**Prompt:**
Please set out each line below exactly as it stands, without the images.

**Supplied data:**

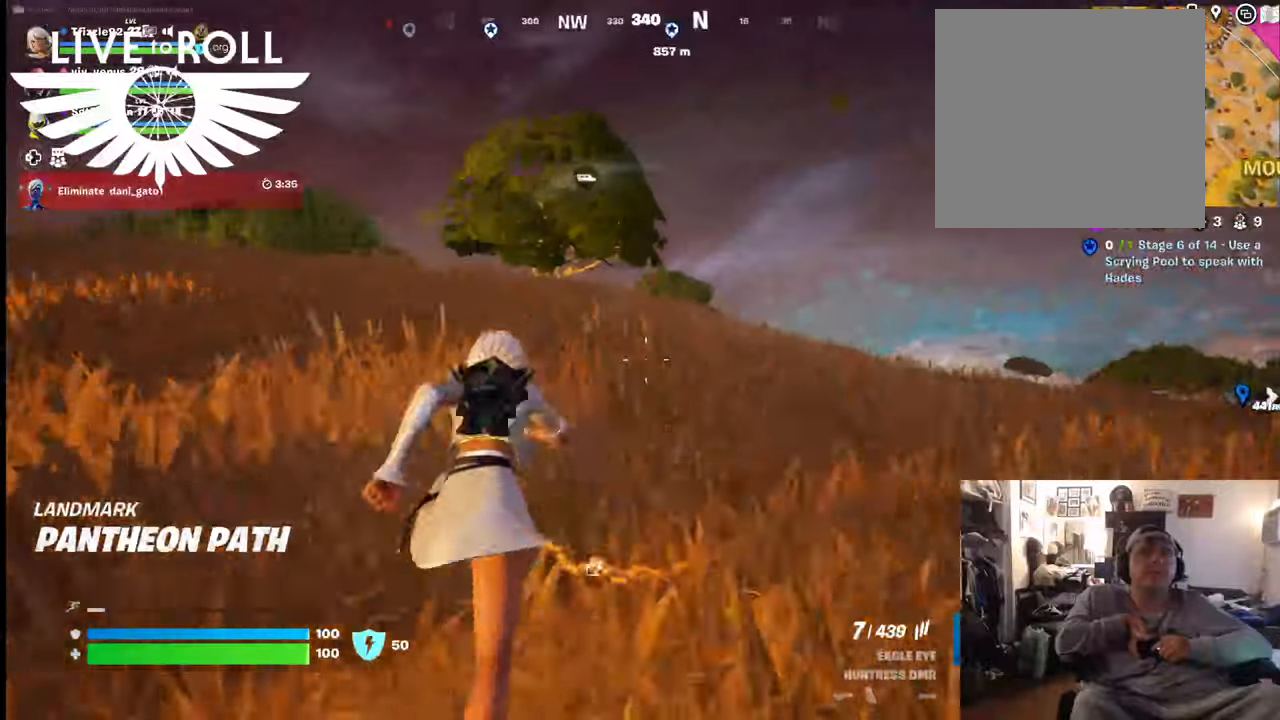
{"buttons": [], "left_stick": "up", "right_stick": "right", "events": []}
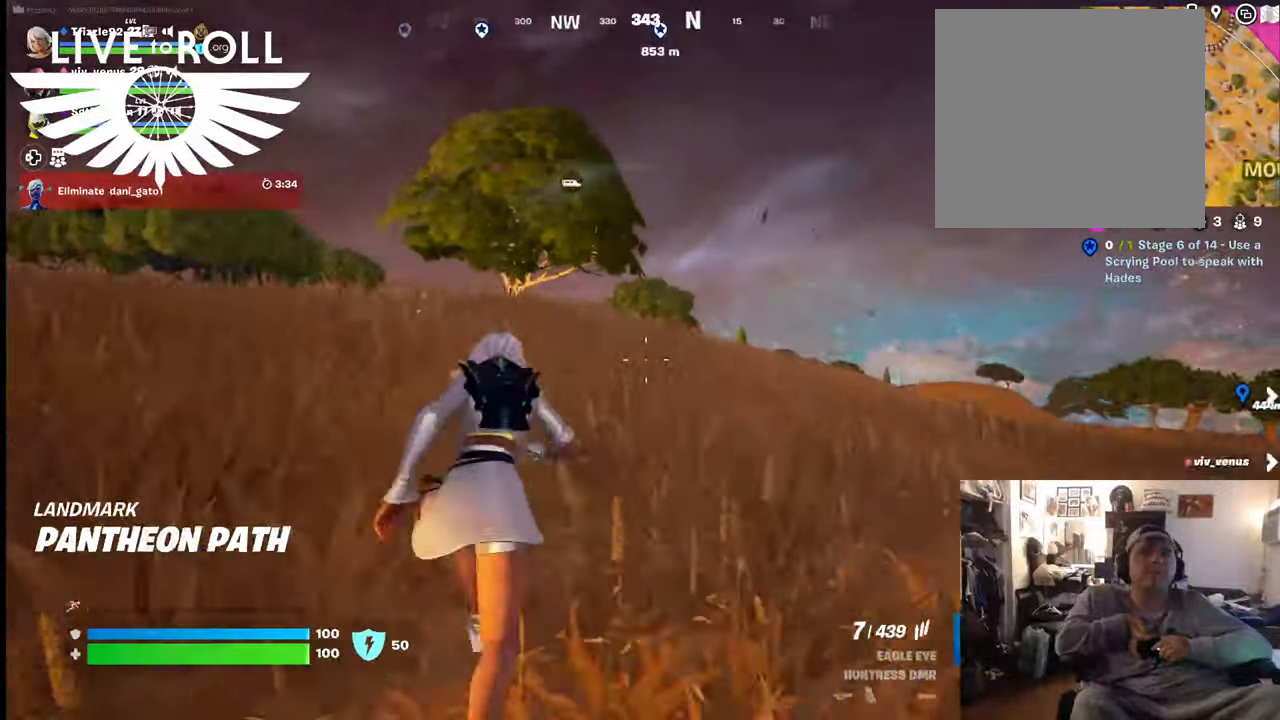
{"buttons": [], "left_stick": "up", "right_stick": "right", "events": []}
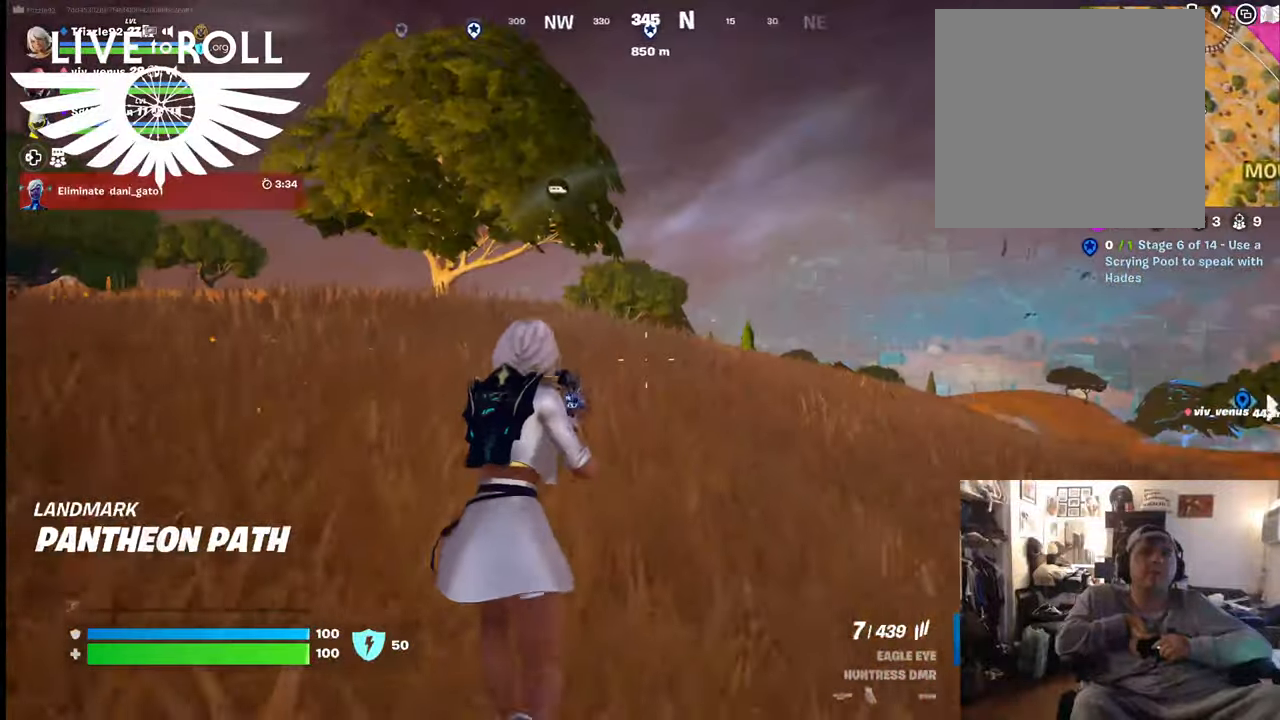
{"buttons": [], "left_stick": "up", "right_stick": "right", "events": []}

**Result below:**
{"buttons": [], "left_stick": "up", "right_stick": "right", "events": []}
{"buttons": [], "left_stick": "up", "right_stick": "right", "events": []}
{"buttons": [], "left_stick": "up", "right_stick": "right", "events": []}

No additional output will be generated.